Tussen al dat festivalgedruis, waar menig genotsmiddel uiteraard door weinigen geschuwd wordt, is ook een zwarte tent met de naam Echo te vinden. Deze geheimzinnige zwarte doos is de plek voor diepgang op dit festival dat je laat duizelen van de indrukken. Diepgang? Ja, ja. Lowlands heeft zelfs (sinds 2012) een speciale filosofie programmering. Elke dag organiseert The School of Life hier verschillende lezingen van uiteenlopende sprekers. Hier komen zowel mensen samen die net fris gedoucht zijn en de dag willen beginnen met wat hersengymnastiek als mensen die net hun tiende biertje achteroverslaan en nog niet hebben ontbeten (omdat ze misselijk waren door de kater van gisteren). En dat is het mooie: in de Echo doet het er niet toe. Iedereen is welkom, zolang je maar met een open houding deelneemt. En als je in slaap valt omdat je vannacht niet geslapen hebt is dat ook niet erg. Maar de meeste lezingen zullen je daartoe niet verleiden: ze zijn natuurlijk wel aangepast aan de gemiddelde toehoorder op een festival en dus verre van slaapverwekkend.

Filosofie voor het dagelijks leven

Wat voor diepgang is er dan zoal te vinden op dit festival vol mogelijkheden? The School of Life richt zich voornamelijk op wat we praktische filosofie kunnen noemen. Daarbij heb je aan de ene kant een richting die meer doet denken aan zelfhulpfilosofie voor het individu. Praktische tips om minder stress en zorgen te ervaren alom. Dat dit vaak meer psychologie of gedragswetenschappelijk is doet er niet toe. De lezing van Wouter de Jong (bij het grote publiek bekend als acteur van GTST) – getiteld ‘Proteïneshake voor je hersenen’ – is hier een voorbeeld van. Van begin tot eind vermakelijk en grappig. De inhoud is wat verder te zoeken. Maar daar is het ook niet om te doen. De volledige zaal, van maar liefst 700 mensen, reageert goed op de publieksparticipatie-oefeningen en doet enthousiast mee. Wanneer er glowsticks worden uitgedeeld en de lichten even uitgaan zwaait iedereen met het lichtgevende staafje in het rond alsof hij in de Bravo bij een techno-dj staat los te gaan. Je verlaat met een positief en vrolijk gevoel de zaal, om met hernieuwde energie het festivalgedruis weer in te duiken.
+++++
» Opdrachten:
**A.** Sinds welk jaar heeft Lowlands volgens het tekstfragment over de Echo-tent een speciale filosofieprogrammering?
**B.** Vervolg het tekstfragment over de filosofietent op Lowlands vanaf de laatste zin.

» Aangeleverde gegevens:
+++++
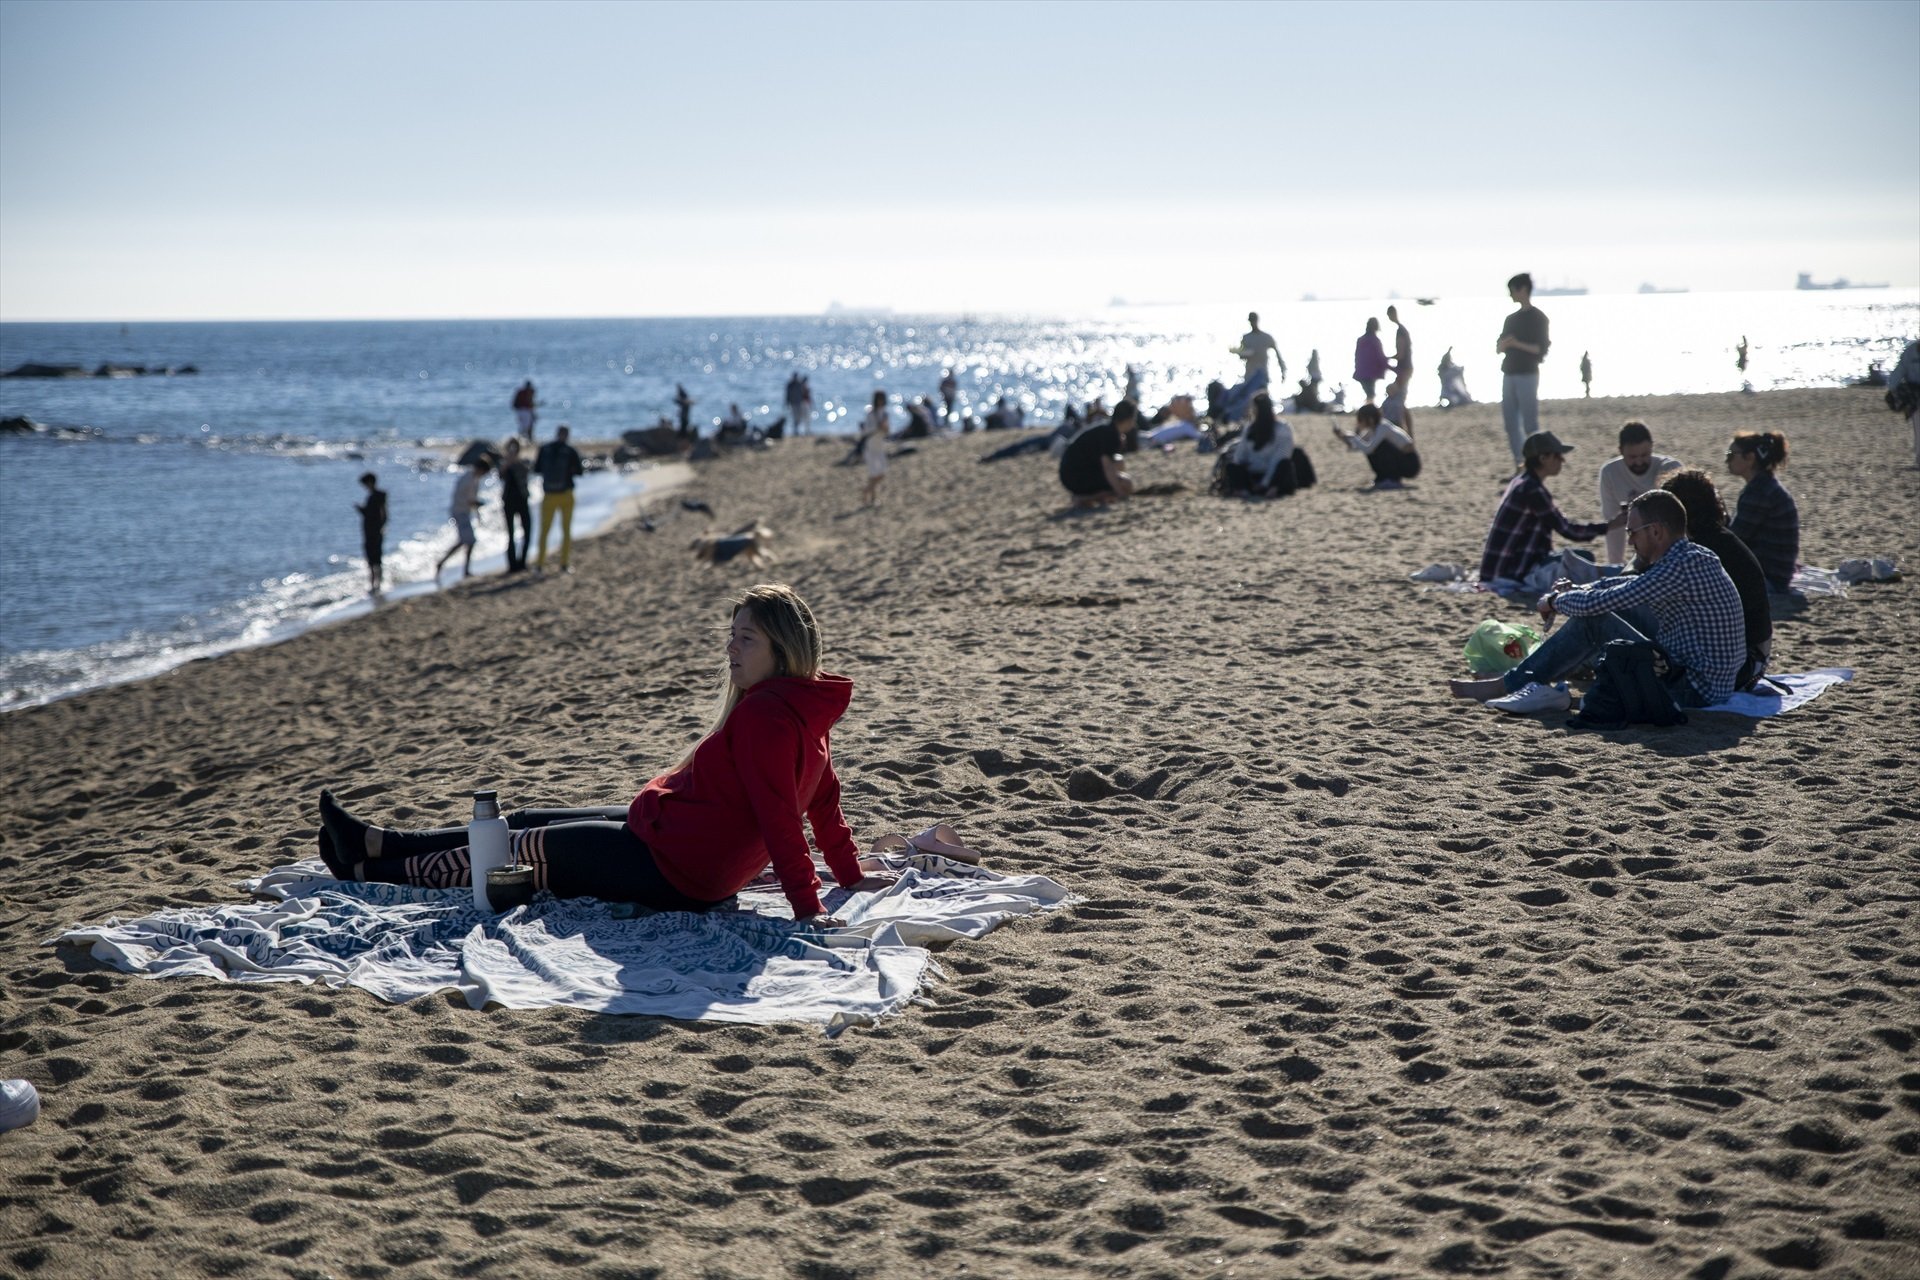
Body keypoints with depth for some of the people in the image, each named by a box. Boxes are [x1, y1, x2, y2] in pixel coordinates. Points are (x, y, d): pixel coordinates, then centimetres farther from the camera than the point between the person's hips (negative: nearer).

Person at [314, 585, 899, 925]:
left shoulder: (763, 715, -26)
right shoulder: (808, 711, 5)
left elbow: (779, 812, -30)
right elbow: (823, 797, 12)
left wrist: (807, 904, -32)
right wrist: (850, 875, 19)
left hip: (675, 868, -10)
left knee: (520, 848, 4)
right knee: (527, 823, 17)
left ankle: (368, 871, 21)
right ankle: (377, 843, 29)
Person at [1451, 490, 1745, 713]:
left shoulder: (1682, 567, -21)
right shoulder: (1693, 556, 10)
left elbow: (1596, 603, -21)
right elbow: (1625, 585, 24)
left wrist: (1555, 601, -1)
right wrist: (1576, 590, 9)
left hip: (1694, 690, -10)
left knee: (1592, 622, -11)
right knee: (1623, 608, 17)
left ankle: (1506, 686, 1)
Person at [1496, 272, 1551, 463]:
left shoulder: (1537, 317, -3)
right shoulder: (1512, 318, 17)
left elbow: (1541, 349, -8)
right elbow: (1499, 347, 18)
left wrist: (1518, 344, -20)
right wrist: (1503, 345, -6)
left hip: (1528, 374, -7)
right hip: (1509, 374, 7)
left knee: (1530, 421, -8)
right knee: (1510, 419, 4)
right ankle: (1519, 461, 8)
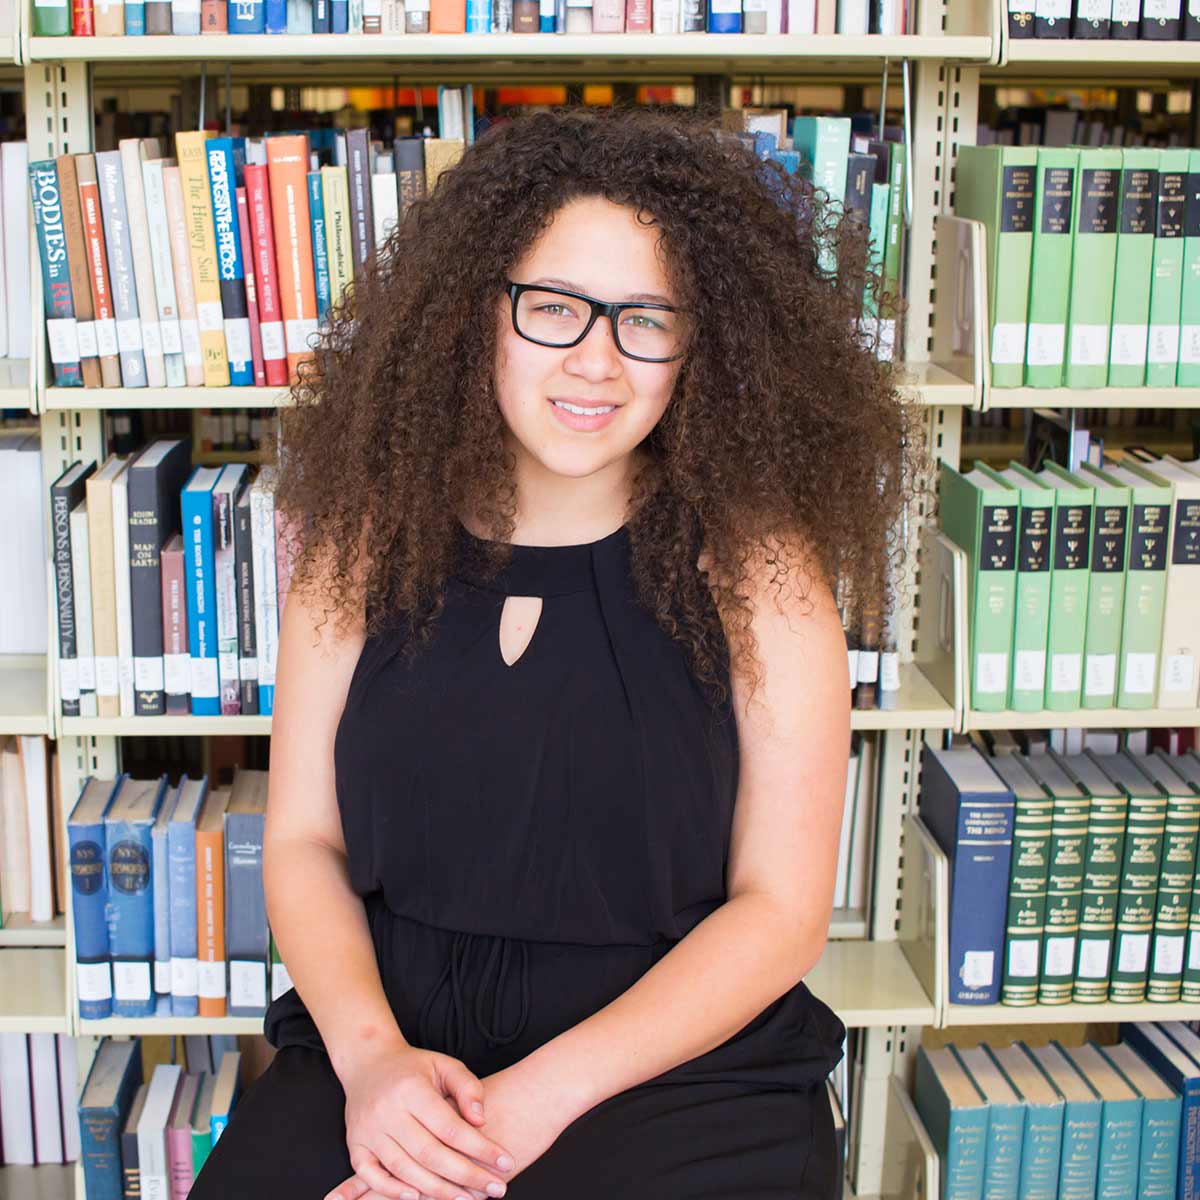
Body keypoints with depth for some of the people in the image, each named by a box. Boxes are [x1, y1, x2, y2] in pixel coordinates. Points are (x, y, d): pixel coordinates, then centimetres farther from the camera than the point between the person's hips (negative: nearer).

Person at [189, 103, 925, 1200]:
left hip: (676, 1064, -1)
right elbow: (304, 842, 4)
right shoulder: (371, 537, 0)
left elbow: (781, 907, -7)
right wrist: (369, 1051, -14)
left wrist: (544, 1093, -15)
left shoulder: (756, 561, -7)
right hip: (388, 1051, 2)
+++++
» Uitgewerkte opgaven:
**A.** Sinds 2012.

**B.**
Glowsticks tijdens de lezing van Wouter de Jong. Foto: ‘De Jongens van Lucht’.

Hersenkrakers

Aan de andere kant is daar de meer écht filosofische kant met lezingen van filosofen als Jan Drost en Lammert Kamphuis. Dat betekent niet dat deze lezingen sáái zijn, zeker niet. Wel anders. Serieuzer en een stuk dieper op de inhoud. Zonder powerpoint weet Jan Drost het publiek 50 minuten lang te boeien met zijn gedachten over de liefde en het daar soms onvermijdelijk bij horende liefdesverdriet. Zijn kritiek op de moderne mens is dat hij niet meer in staat is zich afhankelijk op te stellen, en daardoor niet tot echte liefde in staat is. Liefde is een afhankelijkheidsverklaring, en dat weet Drost heel fraai duidelijk te maken. Hij krijgt zelfs een paar keer de zaal aan het lachen, wat toch knap is bij zo’n zwaar onderwerp met een niet alledaags publiek.


Jan Drost na afloop van zijn lezing ‘Als de liefde voorbij is’. Foto: ‘De Jongens van Lucht’.

Drinken met Sartre

Wanneer je na een lezing weer het festivalterrein op loopt kijk je toch nét even wat anders naar diezelfde plek en de mensen daar. Iets bewuster, iets reflexiever, misschien zelfs met de lichte tred van een verlichte geest? Voor diegenen die niet op willen houden met filosoferen is het niet getreurd. Lowlands heeft ook dit jaar weer een filosofisch café (oké, het is meer een cafeetje). Aan deze bar kun je à la Sartre en Camus in het Parijs van de jaren ’50 samen doorkeuvelen over tal van diepe onderwerpen, onder het genot van een alcoholische versnapering of van al wat wils.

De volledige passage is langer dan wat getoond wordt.